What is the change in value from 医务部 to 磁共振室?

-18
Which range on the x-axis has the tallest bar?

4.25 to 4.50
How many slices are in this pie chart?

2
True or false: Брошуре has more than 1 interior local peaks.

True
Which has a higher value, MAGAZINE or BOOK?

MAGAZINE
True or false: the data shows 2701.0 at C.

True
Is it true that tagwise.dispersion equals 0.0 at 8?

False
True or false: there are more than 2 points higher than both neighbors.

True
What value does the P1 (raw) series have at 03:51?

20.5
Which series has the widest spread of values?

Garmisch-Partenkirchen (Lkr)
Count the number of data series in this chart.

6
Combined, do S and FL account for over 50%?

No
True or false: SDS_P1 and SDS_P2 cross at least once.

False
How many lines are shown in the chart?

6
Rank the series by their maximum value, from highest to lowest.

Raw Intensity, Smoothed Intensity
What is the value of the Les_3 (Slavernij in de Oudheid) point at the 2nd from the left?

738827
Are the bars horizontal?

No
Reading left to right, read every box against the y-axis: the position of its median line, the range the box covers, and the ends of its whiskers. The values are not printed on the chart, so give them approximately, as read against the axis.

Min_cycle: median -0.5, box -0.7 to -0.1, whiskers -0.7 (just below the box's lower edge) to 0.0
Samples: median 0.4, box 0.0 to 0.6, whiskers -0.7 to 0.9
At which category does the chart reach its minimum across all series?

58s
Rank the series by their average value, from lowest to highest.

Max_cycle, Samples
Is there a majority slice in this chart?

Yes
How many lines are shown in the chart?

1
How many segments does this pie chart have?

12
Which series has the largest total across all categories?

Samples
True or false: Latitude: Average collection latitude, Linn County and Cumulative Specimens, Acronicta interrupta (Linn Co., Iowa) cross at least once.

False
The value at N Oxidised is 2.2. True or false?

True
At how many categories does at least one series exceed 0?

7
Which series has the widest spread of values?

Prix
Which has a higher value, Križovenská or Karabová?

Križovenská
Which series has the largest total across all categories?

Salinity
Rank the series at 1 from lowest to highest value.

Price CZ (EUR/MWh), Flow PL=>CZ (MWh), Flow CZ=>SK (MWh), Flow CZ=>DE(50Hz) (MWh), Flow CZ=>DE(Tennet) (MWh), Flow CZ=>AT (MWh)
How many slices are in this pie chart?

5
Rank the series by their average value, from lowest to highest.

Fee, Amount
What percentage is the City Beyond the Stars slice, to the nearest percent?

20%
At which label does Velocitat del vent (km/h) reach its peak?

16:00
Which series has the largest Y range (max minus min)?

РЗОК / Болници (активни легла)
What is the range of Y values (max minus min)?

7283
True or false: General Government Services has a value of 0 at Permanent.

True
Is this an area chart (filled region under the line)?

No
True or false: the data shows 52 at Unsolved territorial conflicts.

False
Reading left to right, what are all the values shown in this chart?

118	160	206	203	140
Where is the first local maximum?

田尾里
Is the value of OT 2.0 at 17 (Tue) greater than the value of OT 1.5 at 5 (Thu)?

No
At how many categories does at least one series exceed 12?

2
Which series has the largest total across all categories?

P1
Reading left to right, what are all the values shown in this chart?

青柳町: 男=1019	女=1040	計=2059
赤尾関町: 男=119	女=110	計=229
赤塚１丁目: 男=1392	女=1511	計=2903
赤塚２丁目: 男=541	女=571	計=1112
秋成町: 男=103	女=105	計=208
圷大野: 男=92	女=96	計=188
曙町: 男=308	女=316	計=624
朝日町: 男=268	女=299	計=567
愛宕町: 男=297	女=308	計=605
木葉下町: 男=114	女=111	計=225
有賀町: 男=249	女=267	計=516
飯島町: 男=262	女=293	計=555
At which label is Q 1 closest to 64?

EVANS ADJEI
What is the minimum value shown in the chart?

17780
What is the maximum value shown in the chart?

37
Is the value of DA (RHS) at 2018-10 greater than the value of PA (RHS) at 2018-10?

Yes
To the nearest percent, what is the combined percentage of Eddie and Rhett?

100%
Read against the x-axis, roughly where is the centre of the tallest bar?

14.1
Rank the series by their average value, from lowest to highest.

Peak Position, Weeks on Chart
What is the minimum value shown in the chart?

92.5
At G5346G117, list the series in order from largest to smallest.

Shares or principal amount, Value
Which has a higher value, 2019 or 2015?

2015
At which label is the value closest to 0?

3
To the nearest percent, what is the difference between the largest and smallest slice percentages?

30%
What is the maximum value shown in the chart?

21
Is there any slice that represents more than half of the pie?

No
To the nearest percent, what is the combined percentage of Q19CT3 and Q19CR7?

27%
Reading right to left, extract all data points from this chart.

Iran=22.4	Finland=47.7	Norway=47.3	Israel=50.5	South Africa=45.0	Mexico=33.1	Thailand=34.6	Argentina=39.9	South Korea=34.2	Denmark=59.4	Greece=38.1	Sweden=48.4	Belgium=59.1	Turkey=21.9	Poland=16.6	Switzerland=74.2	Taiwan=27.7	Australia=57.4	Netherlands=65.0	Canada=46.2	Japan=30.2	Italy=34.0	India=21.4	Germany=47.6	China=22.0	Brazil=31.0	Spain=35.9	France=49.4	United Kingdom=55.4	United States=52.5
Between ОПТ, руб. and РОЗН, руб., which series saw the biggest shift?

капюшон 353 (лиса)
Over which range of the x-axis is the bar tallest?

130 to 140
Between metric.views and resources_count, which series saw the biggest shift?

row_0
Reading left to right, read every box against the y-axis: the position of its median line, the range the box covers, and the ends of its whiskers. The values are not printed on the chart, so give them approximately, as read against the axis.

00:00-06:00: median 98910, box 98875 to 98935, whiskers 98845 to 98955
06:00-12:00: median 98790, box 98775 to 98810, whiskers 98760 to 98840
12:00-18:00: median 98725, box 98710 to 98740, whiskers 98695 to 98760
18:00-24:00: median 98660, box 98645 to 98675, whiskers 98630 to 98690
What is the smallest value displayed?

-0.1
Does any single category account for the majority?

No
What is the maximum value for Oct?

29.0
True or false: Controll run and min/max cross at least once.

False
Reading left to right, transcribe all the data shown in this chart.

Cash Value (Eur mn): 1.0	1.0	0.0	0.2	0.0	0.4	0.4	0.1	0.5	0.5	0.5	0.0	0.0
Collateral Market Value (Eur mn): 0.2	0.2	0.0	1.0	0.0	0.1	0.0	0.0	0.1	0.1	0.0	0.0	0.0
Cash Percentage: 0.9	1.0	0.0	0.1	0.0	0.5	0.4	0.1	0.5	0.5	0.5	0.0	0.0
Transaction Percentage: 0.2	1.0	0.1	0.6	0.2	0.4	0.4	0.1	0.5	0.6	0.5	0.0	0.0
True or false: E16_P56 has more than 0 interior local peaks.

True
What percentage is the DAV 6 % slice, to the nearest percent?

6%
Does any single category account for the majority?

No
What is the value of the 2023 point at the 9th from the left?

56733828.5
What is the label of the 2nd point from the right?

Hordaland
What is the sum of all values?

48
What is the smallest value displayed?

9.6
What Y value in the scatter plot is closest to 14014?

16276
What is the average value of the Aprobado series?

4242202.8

▸ What you should do: Can you copy out all of the records above word for word, without changing anything?

▸ Answer to the problem:
What is the change in value from 医务部 to 磁共振室?

-18
Which range on the x-axis has the tallest bar?

4.25 to 4.50
How many slices are in this pie chart?

2
True or false: Брошуре has more than 1 interior local peaks.

True
Which has a higher value, MAGAZINE or BOOK?

MAGAZINE
True or false: the data shows 2701.0 at C.

True
Is it true that tagwise.dispersion equals 0.0 at 8?

False
True or false: there are more than 2 points higher than both neighbors.

True
What value does the P1 (raw) series have at 03:51?

20.5
Which series has the widest spread of values?

Garmisch-Partenkirchen (Lkr)
Count the number of data series in this chart.

6
Combined, do S and FL account for over 50%?

No
True or false: SDS_P1 and SDS_P2 cross at least once.

False
How many lines are shown in the chart?

6
Rank the series by their maximum value, from highest to lowest.

Raw Intensity, Smoothed Intensity
What is the value of the Les_3 (Slavernij in de Oudheid) point at the 2nd from the left?

738827
Are the bars horizontal?

No
Reading left to right, read every box against the y-axis: the position of its median line, the range the box covers, and the ends of its whiskers. The values are not printed on the chart, so give them approximately, as read against the axis.

Min_cycle: median -0.5, box -0.7 to -0.1, whiskers -0.7 (just below the box's lower edge) to 0.0
Samples: median 0.4, box 0.0 to 0.6, whiskers -0.7 to 0.9
At which category does the chart reach its minimum across all series?

58s
Rank the series by their average value, from lowest to highest.

Max_cycle, Samples
Is there a majority slice in this chart?

Yes
How many lines are shown in the chart?

1
How many segments does this pie chart have?

12
Which series has the largest total across all categories?

Samples
True or false: Latitude: Average collection latitude, Linn County and Cumulative Specimens, Acronicta interrupta (Linn Co., Iowa) cross at least once.

False
The value at N Oxidised is 2.2. True or false?

True
At how many categories does at least one series exceed 0?

7
Which series has the widest spread of values?

Prix
Which has a higher value, Križovenská or Karabová?

Križovenská
Which series has the largest total across all categories?

Salinity
Rank the series at 1 from lowest to highest value.

Price CZ (EUR/MWh), Flow PL=>CZ (MWh), Flow CZ=>SK (MWh), Flow CZ=>DE(50Hz) (MWh), Flow CZ=>DE(Tennet) (MWh), Flow CZ=>AT (MWh)
How many slices are in this pie chart?

5
Rank the series by their average value, from lowest to highest.

Fee, Amount
What percentage is the City Beyond the Stars slice, to the nearest percent?

20%
At which label does Velocitat del vent (km/h) reach its peak?

16:00
Which series has the largest Y range (max minus min)?

РЗОК / Болници (активни легла)
What is the range of Y values (max minus min)?

7283
True or false: General Government Services has a value of 0 at Permanent.

True
Is this an area chart (filled region under the line)?

No
True or false: the data shows 52 at Unsolved territorial conflicts.

False
Reading left to right, what are all the values shown in this chart?

118	160	206	203	140
Where is the first local maximum?

田尾里
Is the value of OT 2.0 at 17 (Tue) greater than the value of OT 1.5 at 5 (Thu)?

No
At how many categories does at least one series exceed 12?

2
Which series has the largest total across all categories?

P1
Reading left to right, what are all the values shown in this chart?

青柳町: 男=1019	女=1040	計=2059
赤尾関町: 男=119	女=110	計=229
赤塚１丁目: 男=1392	女=1511	計=2903
赤塚２丁目: 男=541	女=571	計=1112
秋成町: 男=103	女=105	計=208
圷大野: 男=92	女=96	計=188
曙町: 男=308	女=316	計=624
朝日町: 男=268	女=299	計=567
愛宕町: 男=297	女=308	計=605
木葉下町: 男=114	女=111	計=225
有賀町: 男=249	女=267	計=516
飯島町: 男=262	女=293	計=555
At which label is Q 1 closest to 64?

EVANS ADJEI
What is the minimum value shown in the chart?

17780
What is the maximum value shown in the chart?

37
Is the value of DA (RHS) at 2018-10 greater than the value of PA (RHS) at 2018-10?

Yes
To the nearest percent, what is the combined percentage of Eddie and Rhett?

100%
Read against the x-axis, roughly where is the centre of the tallest bar?

14.1
Rank the series by their average value, from lowest to highest.

Peak Position, Weeks on Chart
What is the minimum value shown in the chart?

92.5
At G5346G117, list the series in order from largest to smallest.

Shares or principal amount, Value
Which has a higher value, 2019 or 2015?

2015
At which label is the value closest to 0?

3
To the nearest percent, what is the difference between the largest and smallest slice percentages?

30%
What is the maximum value shown in the chart?

21
Is there any slice that represents more than half of the pie?

No
To the nearest percent, what is the combined percentage of Q19CT3 and Q19CR7?

27%
Reading right to left, extract all data points from this chart.

Iran=22.4	Finland=47.7	Norway=47.3	Israel=50.5	South Africa=45.0	Mexico=33.1	Thailand=34.6	Argentina=39.9	South Korea=34.2	Denmark=59.4	Greece=38.1	Sweden=48.4	Belgium=59.1	Turkey=21.9	Poland=16.6	Switzerland=74.2	Taiwan=27.7	Australia=57.4	Netherlands=65.0	Canada=46.2	Japan=30.2	Italy=34.0	India=21.4	Germany=47.6	China=22.0	Brazil=31.0	Spain=35.9	France=49.4	United Kingdom=55.4	United States=52.5
Between ОПТ, руб. and РОЗН, руб., which series saw the biggest shift?

капюшон 353 (лиса)
Over which range of the x-axis is the bar tallest?

130 to 140
Between metric.views and resources_count, which series saw the biggest shift?

row_0
Reading left to right, read every box against the y-axis: the position of its median line, the range the box covers, and the ends of its whiskers. The values are not printed on the chart, so give them approximately, as read against the axis.

00:00-06:00: median 98910, box 98875 to 98935, whiskers 98845 to 98955
06:00-12:00: median 98790, box 98775 to 98810, whiskers 98760 to 98840
12:00-18:00: median 98725, box 98710 to 98740, whiskers 98695 to 98760
18:00-24:00: median 98660, box 98645 to 98675, whiskers 98630 to 98690
What is the smallest value displayed?

-0.1
Does any single category account for the majority?

No
What is the maximum value for Oct?

29.0
True or false: Controll run and min/max cross at least once.

False
Reading left to right, transcribe all the data shown in this chart.

Cash Value (Eur mn): 1.0	1.0	0.0	0.2	0.0	0.4	0.4	0.1	0.5	0.5	0.5	0.0	0.0
Collateral Market Value (Eur mn): 0.2	0.2	0.0	1.0	0.0	0.1	0.0	0.0	0.1	0.1	0.0	0.0	0.0
Cash Percentage: 0.9	1.0	0.0	0.1	0.0	0.5	0.4	0.1	0.5	0.5	0.5	0.0	0.0
Transaction Percentage: 0.2	1.0	0.1	0.6	0.2	0.4	0.4	0.1	0.5	0.6	0.5	0.0	0.0
True or false: E16_P56 has more than 0 interior local peaks.

True
What percentage is the DAV 6 % slice, to the nearest percent?

6%
Does any single category account for the majority?

No
What is the value of the 2023 point at the 9th from the left?

56733828.5
What is the label of the 2nd point from the right?

Hordaland
What is the sum of all values?

48
What is the smallest value displayed?

9.6
What Y value in the scatter plot is closest to 14014?

16276
What is the average value of the Aprobado series?

4242202.8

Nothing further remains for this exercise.